While the twenty-first century may well be the age of
globalization, this book demonstrates that America has actually
been at the cutting edge of globalization since Columbus landed
here five centuries ago.
Lawrence A. Peskin and Edmund F. Wehrle explore America's
evolving connections with Europe, Africa, and Asia in the three
areas that historically have been the indicators of global
interaction: trade and industry, diplomacy and war, and the "soft"
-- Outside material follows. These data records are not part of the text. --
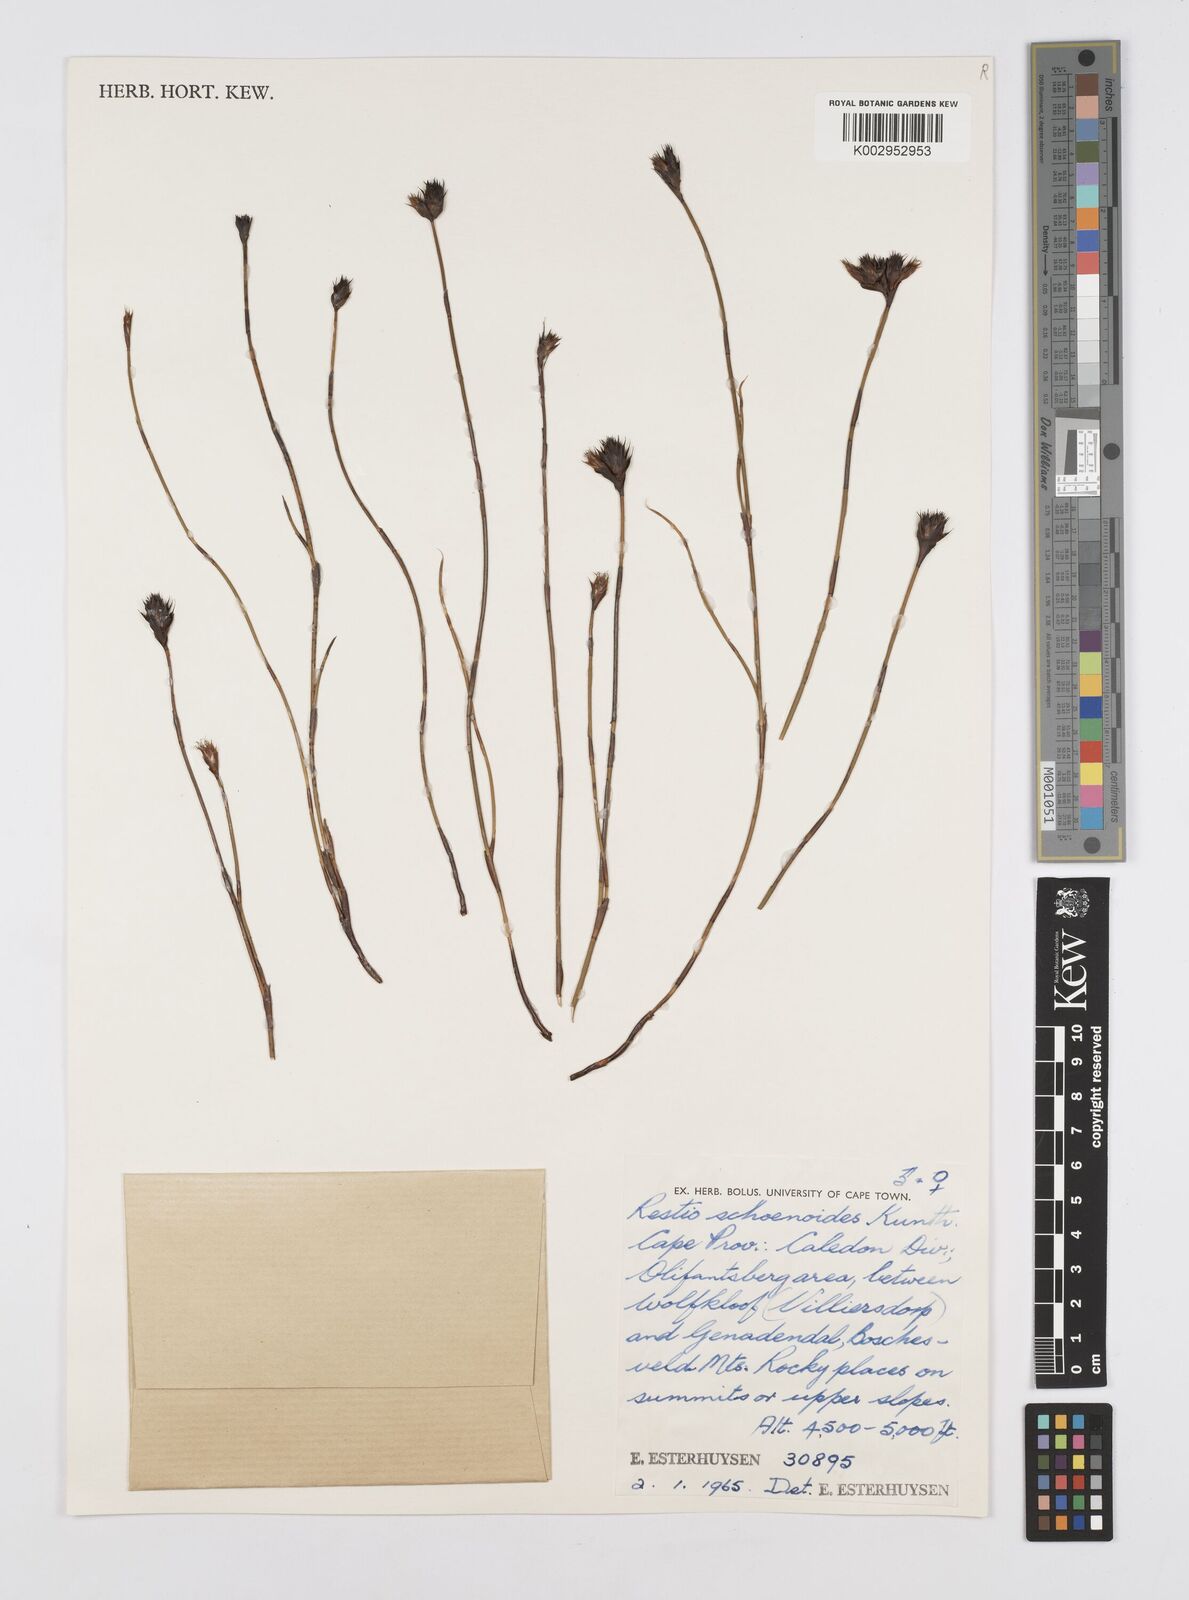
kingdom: Plantae
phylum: Tracheophyta
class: Liliopsida
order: Poales
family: Restionaceae
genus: Restio
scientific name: Restio schoenoides
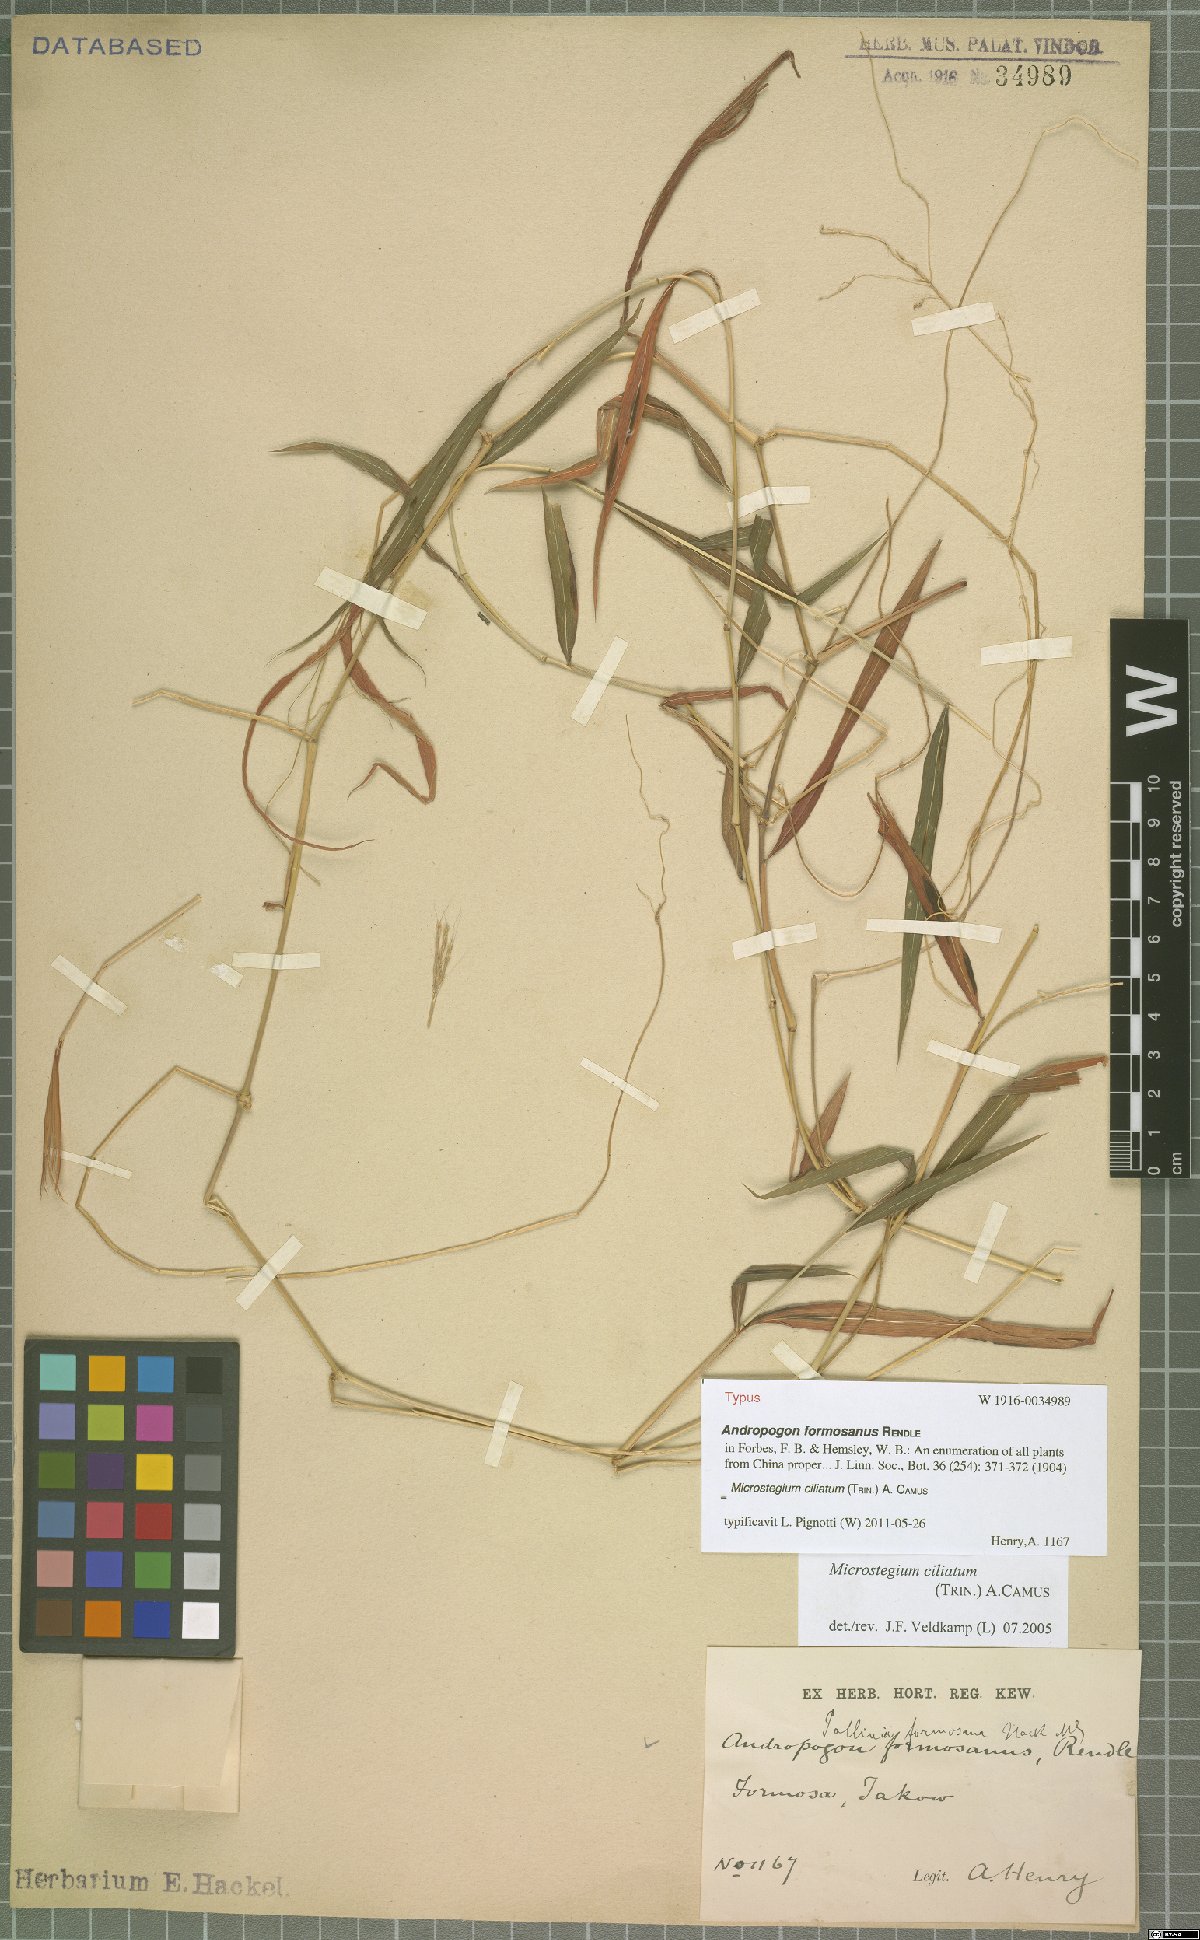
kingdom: Plantae
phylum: Tracheophyta
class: Liliopsida
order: Poales
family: Poaceae
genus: Microstegium
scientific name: Microstegium fasciculatum
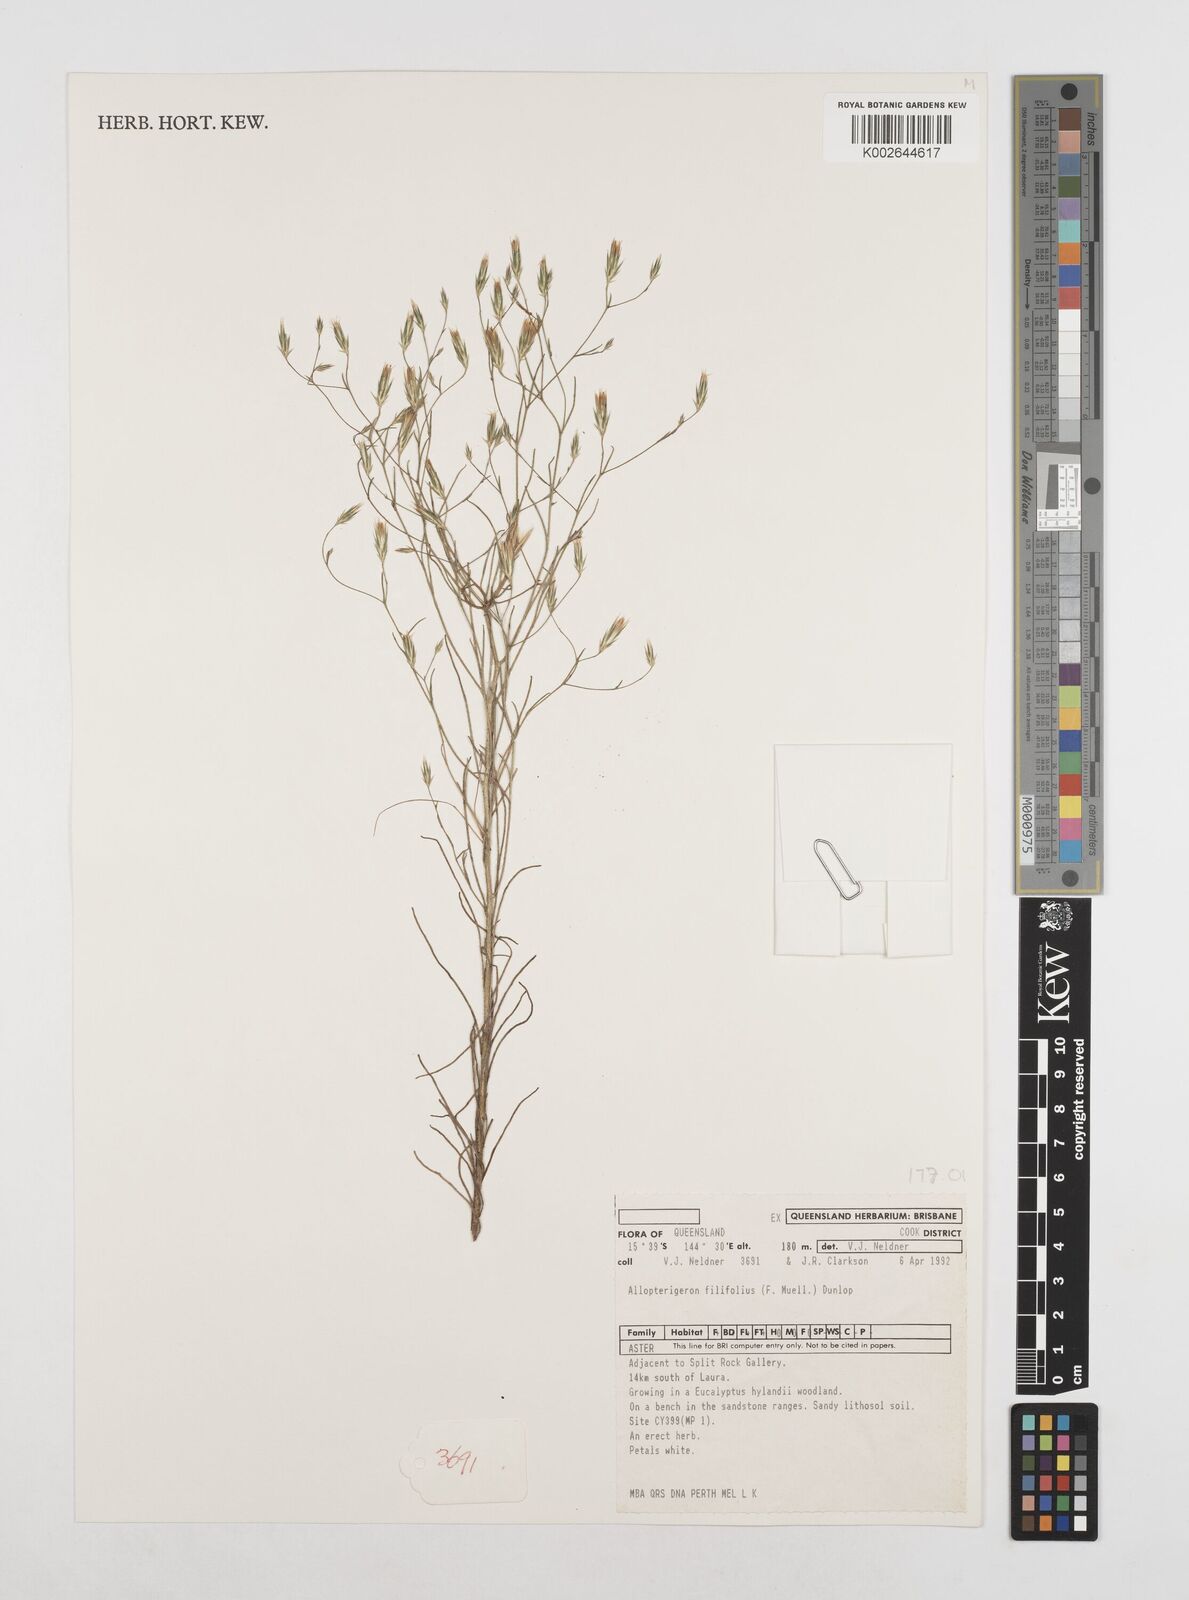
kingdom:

power of ideas and culture. Framed in four chronological eras that
mark phases in the long history of globalization, this book
considers the impact of international events and trends on the
American story as well as the influence America has exerted on
world developments. Peskin and Wehrle discuss how the nature of
this influence--whether economic, cultural, or military--fluctuated
in each period. They demonstrate how technology and disease enabled
Europeans to subjugate the New World as well as how
colonial-American products transformed Europe and Africa and how
post-revolutionary American ideas helped foment revolutions in
Europe and elsewhere. Next, the authors explore the American rise
to global economic and military superpower--and how the accumulated
might of the United States alienated many people around the world
and bred dissent at home. During the civil rights movement, America
borrowed much from the world as it sought to address the crippling
"social questions" of the day at the same time that
Americans--especially African Americans--offered a global model for
change as the country strove to address social, racial, and gender
inequality.
Lively and accessible, "America and the World" draws on the most
recent scholarship to provide a historical introduction to one of
today's vital and misunderstood issues.